Los subsidios de los primeros once meses del año pasado ascendieron a $6,5 billones, una suma que si bien sigue siendo considerable a la hora de evaluar el gasto total tuvo una significativa caída en términos reales, con la contrapartida de un incremento en las tarifas de los servicios públicos que más que duplicó en dos años los aumentos de los precios de los bienes.
Esa suma representa un recorte nominal del 13,8% respecto de los $7,5 billones destinados entre enero y noviembre de 2024, que llega al 40% si se lo ajusta por inflación.
Pero si se toma como base de comparación el mismo período de 2023 -el último previo a la asunción de la gestión libertaria- la reducción real llega al 62%, un recorte que no guarda relación con ningún otro dentro de la Administración Pública Nacional.

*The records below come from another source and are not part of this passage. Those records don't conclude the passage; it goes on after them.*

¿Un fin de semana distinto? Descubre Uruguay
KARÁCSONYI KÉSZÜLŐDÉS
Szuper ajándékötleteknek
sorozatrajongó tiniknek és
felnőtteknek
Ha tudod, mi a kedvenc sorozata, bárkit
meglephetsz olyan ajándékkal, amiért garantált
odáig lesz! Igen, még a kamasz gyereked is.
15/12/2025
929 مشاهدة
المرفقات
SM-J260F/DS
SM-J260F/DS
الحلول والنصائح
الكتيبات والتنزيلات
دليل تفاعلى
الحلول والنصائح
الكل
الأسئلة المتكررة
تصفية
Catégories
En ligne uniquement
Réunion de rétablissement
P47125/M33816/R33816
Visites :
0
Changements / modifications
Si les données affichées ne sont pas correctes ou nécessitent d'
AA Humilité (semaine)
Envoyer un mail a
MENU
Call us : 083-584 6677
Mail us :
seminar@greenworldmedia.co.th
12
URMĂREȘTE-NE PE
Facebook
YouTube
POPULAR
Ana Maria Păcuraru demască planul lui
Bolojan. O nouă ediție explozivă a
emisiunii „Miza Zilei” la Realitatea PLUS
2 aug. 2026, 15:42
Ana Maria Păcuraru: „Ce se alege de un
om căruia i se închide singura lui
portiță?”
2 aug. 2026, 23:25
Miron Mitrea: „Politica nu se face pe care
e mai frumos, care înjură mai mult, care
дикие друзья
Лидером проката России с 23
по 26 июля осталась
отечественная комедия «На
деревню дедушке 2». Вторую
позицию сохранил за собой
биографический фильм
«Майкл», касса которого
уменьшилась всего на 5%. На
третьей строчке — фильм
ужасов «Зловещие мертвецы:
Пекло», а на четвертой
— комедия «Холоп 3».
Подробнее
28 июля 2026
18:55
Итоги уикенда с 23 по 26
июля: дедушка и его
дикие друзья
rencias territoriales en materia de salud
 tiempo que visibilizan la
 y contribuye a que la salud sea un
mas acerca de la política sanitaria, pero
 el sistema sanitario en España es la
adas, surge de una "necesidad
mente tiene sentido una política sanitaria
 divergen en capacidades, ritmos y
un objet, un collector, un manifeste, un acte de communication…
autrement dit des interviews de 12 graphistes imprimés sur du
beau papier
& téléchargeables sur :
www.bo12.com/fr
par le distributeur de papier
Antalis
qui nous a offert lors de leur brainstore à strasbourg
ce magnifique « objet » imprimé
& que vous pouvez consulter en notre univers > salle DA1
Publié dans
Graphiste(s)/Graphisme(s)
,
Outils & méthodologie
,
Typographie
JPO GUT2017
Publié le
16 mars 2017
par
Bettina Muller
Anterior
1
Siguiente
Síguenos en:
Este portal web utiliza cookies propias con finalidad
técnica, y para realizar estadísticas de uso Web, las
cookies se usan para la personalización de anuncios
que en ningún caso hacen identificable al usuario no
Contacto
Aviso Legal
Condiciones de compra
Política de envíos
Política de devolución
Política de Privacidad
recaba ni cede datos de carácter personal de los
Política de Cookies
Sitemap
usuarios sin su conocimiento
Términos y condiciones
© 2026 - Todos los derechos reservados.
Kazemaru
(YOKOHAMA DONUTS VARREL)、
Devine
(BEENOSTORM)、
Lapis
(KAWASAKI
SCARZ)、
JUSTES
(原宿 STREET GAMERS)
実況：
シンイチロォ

El detalle de noviembre y de 2025
De acuerdo con el informe de la Asociación Argentina de Presupuesto y Administración Financiera Pública (ASAP), la caída en los primeros once meses de 2025 se centró en el sector energético, que con $4,5 billones siguió concentrado el grueso de las transferencias, con una baja del 42,8% a valores constantes, mucho más que la registrada por el sector Transporte (-25,7% real), al que se destinaron $1,8 billón.
El desempeño fue inverso en el caso específico de noviembre, aunque eso se debió a la baja base de comparación, ya que en el mismo mes del año pasado no se habían computado subsidios a la Compañía Administradora del Mercado Mayorista Eléctrico (Cammesa), la principal receptora de esas transferencias.
La baja general real de noviembre fue del 6,2%, motorizada por la reducción interanual del 57,4% en Transporte, frente al alza del 20,9% en Energía.
Energía y Transporte
Los subsidios energéticos totalizaron $513.158 millones, con una mayor asistencia a Cammesa (+51,5%), así como transferencias a Enarsa por $54.000 millones, en contraste con igual mes de 2024, cuando dichas transferencias habían sido nulas.
Por su parte, los derivados a Transporte alcanzaron una ejecución de $78.347 millones en noviembre, con una caída interanual del 57,4% explicada principalmente por el desempeño del subsector ferroviario, dado que las empresas Belgrano Cargas y Logística y Administración de Infraestructuras Ferroviarias recibieron transferencias significativamente inferiores a las observadas en igual mes de 2024, con caídas del 83,4% y 63,9%, respectivamente.
Asimismo, Desarrollo de Capital Humano Ferroviario, Operador Ferroviario y Ferrocarriles Argentinos no registraron transferencias de fondos.
Al igual que a lo largo de todo el año, en noviembre no se registraron aportes al transporte aerocomercial y en todo 2025 AySA y Correo Argentino no percibieron subsidios del Estado nacional.
Qué se espera para 2026
Aunque aún resta la publicación de la Decisión Administrativa que especifique la distribución de los créditos autorizados en la ley de Presupuesto 27.798, el total de subsidios previsto para 2026 ascendería a $6.240.752 millones, con una disminución en términos reales del 9,9%, pero ese ajuste podría ser mayor en función de las necesidades fiscales que surjan a lo largo del año.
Debe tenerse en cuenta que las variaciones están sujetas a una inflación estimada en 10,1% para todo el año, un porcentaje que la mayoría de los analistas económicos cree que no se cumplirá y, en consecuencia, alterará la evolución de todas las variables del Presupuesto.
Asimismo, la ley fue elaborada antes de que se presentara el nuevo régimen de Subsidios Energéticos Focalizados (SEF), a lo que debe agregarse las concesiones que debió aceptar el oficialismo para que el Presupuesto sea sancionado por el Congreso, en especial en lo que respecta a la Emergencia por Discapacidad y el Financiamiento Universitario.
Todas esas circunstancias obligarían a una reasignación de gastos -algo que habitualmente el Poder Ejecutivo realiza a través de DNUs y decisiones administrativas- y en ese punto los subsidios son el flanco más fácil de atacar para el Gobierno, ya que en los hechos su recorte no implica cierres de organismos ni despido de personal, sino un aumento de tarifas para los usuarios.